Нет, если перед нами как бы некий замер, попытка изобразить, что делается в головах сегодняшних тинейджеров с их подростковыми комплексами, преодолеваемыми воспаленной мечтой о себе-крутом, с их двухмерными представлениями об устройстве жизни, и человека в частности, с их простодушной уверенностью, что любовь – это отглагольное существительное, а блатной скулеж про «малолеточку» и «небо в клеточку» – это и есть подлинное искусство и т. д., то есть если перед нами книга, писавшаяся про запредельную инфантильность подрастающего поколения, то это могла бы быть очень полезная, отрезвляющая книга. Но при одном условии – автор понимает, о чем пишет, и удерживает дистанцию между собой и автором-повествователем. И иногда при чтении шаргуновского сочинения мне чудились элементы некоторой саморефлексии героя-повествователя и даже как бы авторская ирония над противоестественной выпрямленностью мозговых извилин своего героя. Но, увы, реальной дистанции между автором и героем так и не образовалось. Если я верю автору, когда он описывает смерть бабушки, смерть своих сверстников, когда он рассказывает мне про переживания своего детства – а там много художественно убедительных деталей и подробностей, – я уже не могу не верить и его желанию крикнуть «Ура!» всем и всему, я не могу не верить в его отвращение к умникам-гуманитариям, не могу не верить, что он действительно так думает и чувствует.
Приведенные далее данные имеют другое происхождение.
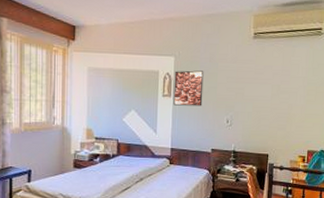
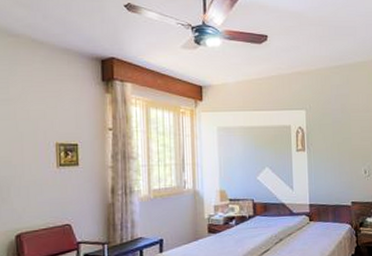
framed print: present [173,70,204,106] -> none [307,122,338,160]

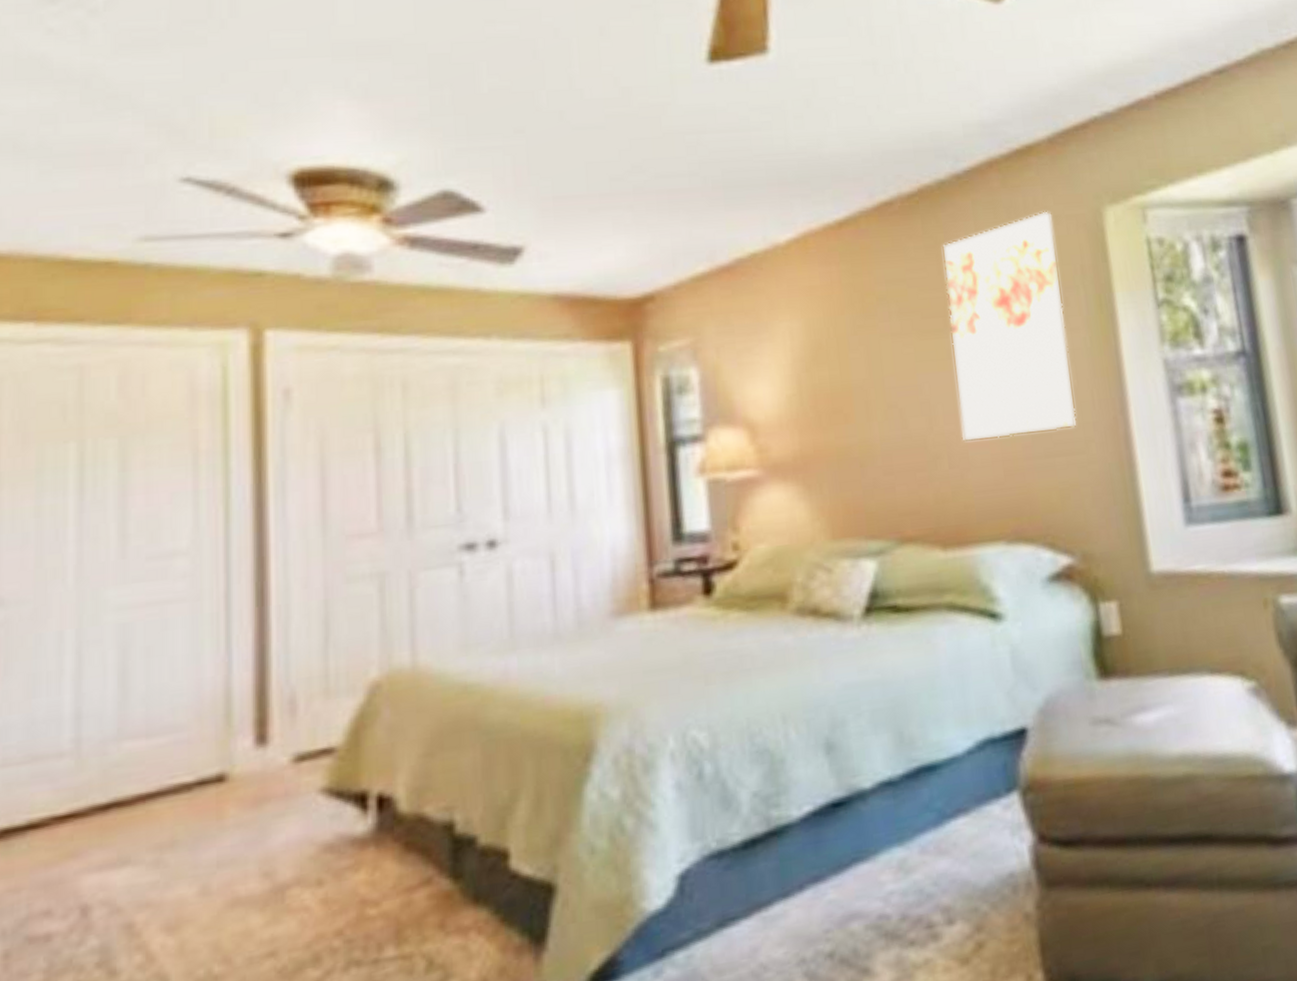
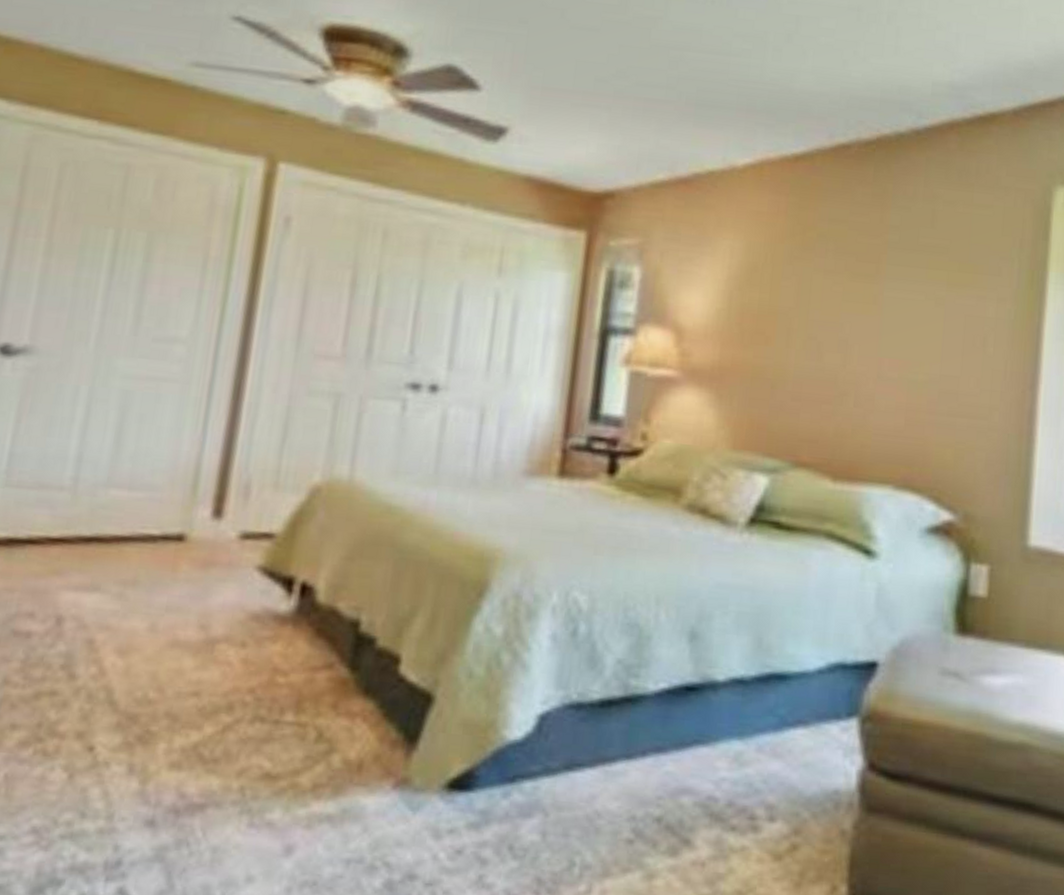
wall art: present [942,211,1077,442] -> none [871,180,1002,394]

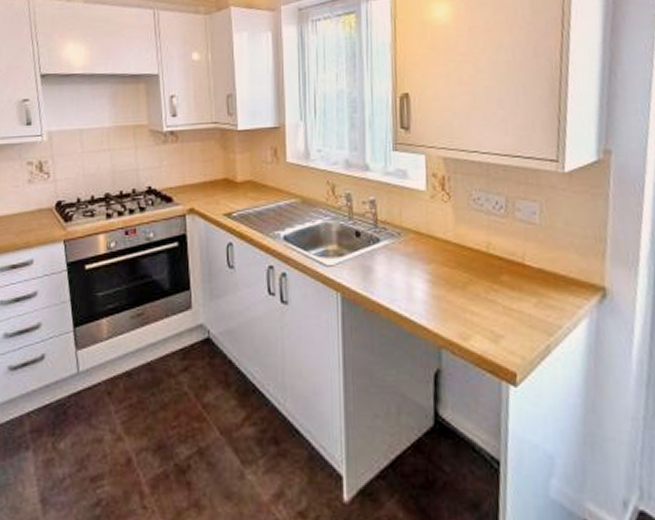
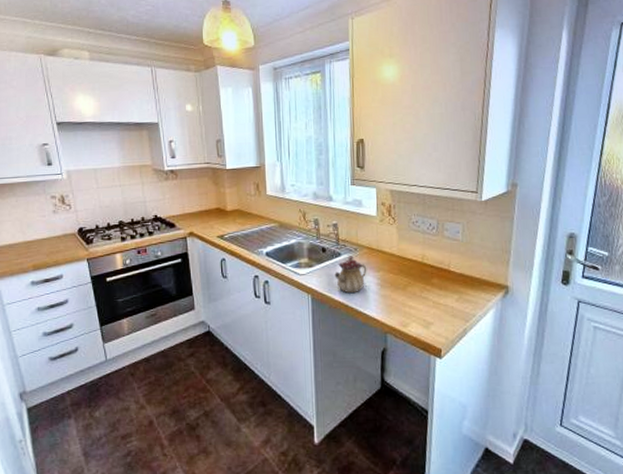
teapot: none [371,242,414,293] -> present [334,256,367,294]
Возможно, что причиной этому – все та же, прошу прощения, «литература», то есть уровень культуры письма (и вообще уровень культуры). Автор, похоже, всерьез полагает, что ее можно заменить тинейджерским драйвом, взять, так сказать, «на ура».
«Сквозь слепые сумерки скатиться на пол и жгуче отжаться. Или ворочать гантелями», «…делал сильные заплывы», «взгляд звякал о рекламу», «я бежал в свой задорный бой, сдирая дыхание о серый зимний воздух»
и т. д. и т. д. Пафосная выспренность и претенциозность этих образов вызывает в лучшем случае неловкость за автора, ну а если всерьез, то – подозрение, что автор просто не в силах создать с помощью слова образ или хотя бы поймать интонацию.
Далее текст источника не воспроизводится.